I need some help with designing a DynamoDB Hash+Range key scheme for fast single item write access as well as fast parallel read access to groups of items.
Background:
Currently, each fanning link is stored as an item in the following format:
{
user_id : NUMBER
fanned_id : NUMBER
timestamp: NUMBER
},
where user_id is the hash key and fanned_id is the range key.
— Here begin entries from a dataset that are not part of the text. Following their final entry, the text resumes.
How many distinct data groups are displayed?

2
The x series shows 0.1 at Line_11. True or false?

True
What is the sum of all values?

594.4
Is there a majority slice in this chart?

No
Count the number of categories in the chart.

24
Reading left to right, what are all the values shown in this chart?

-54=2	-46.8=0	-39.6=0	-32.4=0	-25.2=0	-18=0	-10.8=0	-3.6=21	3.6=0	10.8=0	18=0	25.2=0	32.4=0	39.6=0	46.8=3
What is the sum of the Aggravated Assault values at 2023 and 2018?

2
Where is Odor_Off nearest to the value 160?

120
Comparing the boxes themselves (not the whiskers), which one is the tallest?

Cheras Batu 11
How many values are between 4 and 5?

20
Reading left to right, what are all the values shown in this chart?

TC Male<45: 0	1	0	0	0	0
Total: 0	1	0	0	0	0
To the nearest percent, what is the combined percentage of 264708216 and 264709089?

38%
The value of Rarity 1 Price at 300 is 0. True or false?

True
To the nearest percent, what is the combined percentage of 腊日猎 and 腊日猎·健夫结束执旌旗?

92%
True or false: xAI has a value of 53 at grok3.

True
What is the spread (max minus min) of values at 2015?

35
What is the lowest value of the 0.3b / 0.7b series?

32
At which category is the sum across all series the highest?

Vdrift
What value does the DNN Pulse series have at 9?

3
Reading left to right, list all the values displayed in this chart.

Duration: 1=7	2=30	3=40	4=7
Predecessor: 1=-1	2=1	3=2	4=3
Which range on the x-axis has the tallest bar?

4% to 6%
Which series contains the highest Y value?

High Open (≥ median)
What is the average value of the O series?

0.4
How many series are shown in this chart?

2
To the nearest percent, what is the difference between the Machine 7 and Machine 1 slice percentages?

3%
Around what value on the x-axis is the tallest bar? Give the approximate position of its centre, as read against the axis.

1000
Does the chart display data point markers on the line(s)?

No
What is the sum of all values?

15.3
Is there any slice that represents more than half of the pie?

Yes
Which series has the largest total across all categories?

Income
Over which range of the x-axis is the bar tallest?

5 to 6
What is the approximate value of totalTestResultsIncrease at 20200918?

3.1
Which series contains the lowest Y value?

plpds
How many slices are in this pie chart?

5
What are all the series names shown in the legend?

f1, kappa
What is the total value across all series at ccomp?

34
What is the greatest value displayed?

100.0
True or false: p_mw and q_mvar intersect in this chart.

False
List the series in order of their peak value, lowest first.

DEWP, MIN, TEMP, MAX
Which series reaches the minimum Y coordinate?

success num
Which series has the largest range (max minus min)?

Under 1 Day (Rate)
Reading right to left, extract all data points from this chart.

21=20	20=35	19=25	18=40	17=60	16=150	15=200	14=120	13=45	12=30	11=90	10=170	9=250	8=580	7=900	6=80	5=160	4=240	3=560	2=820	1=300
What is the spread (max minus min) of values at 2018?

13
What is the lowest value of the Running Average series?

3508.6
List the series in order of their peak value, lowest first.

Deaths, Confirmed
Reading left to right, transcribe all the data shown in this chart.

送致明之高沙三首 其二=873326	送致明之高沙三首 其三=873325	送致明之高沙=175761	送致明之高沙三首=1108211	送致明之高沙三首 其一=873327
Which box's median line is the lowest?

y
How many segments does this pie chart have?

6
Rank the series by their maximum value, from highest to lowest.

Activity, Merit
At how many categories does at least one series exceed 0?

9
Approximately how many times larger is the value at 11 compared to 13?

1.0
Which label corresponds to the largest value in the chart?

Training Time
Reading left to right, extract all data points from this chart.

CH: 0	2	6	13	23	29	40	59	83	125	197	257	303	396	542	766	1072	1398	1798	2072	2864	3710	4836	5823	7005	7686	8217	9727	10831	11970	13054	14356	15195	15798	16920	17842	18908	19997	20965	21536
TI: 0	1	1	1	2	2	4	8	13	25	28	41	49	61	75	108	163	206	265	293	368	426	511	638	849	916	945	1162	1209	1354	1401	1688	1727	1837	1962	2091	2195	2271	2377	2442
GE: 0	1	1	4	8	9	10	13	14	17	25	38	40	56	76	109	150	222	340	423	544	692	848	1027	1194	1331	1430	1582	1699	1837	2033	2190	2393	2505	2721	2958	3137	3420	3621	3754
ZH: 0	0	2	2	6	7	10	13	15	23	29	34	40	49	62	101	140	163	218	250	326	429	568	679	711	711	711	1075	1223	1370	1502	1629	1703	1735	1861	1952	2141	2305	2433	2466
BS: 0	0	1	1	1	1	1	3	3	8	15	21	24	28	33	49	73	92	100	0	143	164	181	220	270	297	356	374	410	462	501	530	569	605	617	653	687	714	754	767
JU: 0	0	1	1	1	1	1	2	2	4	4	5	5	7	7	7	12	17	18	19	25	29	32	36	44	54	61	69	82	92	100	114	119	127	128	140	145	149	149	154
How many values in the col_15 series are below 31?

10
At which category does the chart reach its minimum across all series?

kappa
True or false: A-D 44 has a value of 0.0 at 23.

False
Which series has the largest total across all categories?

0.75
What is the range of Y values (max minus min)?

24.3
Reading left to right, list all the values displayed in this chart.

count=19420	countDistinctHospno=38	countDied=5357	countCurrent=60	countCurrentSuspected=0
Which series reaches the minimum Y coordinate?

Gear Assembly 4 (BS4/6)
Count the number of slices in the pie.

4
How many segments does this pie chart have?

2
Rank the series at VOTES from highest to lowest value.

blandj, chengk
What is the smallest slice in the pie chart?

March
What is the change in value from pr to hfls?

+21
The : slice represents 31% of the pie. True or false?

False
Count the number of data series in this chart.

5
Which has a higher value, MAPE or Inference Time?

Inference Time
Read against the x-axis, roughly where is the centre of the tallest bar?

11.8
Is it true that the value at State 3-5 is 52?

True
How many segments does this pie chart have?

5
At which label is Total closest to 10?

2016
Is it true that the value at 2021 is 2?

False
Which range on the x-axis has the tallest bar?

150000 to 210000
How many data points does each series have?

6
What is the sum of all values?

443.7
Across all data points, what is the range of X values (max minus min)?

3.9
This scheme allows for fast access to a single fanship item (via user_id + fanned_id), but when the complete fanship is read from DynamoDB, it takes long for the data to be transferred if the user has fanned thousands of other users.
Here is how I query DynamoDB using the boto python library:
table = Table("fanship_data", connection=conn)
fanship = []
uid = 10
for fanned in table.query_2(user_id__eq=uid):
fanship.append((fanned["fanned_id"],fanned["timestamp"]))
Clearly the throughput bottleneck is in the boto query, because the whole fanship of a user must be transferred at 25 items per second, even I have specified high throughput capacity for DynamoDB.
My question to you:
Assume that there is large read throughput capacity, and that all the data is present in DynamoDB. I do not mind resorting to multiprocessing, since that will be necessary for transferring the data in parallel. What scheme for the Hash+Range key will allow me to transfer the complete fanship of a user quickly?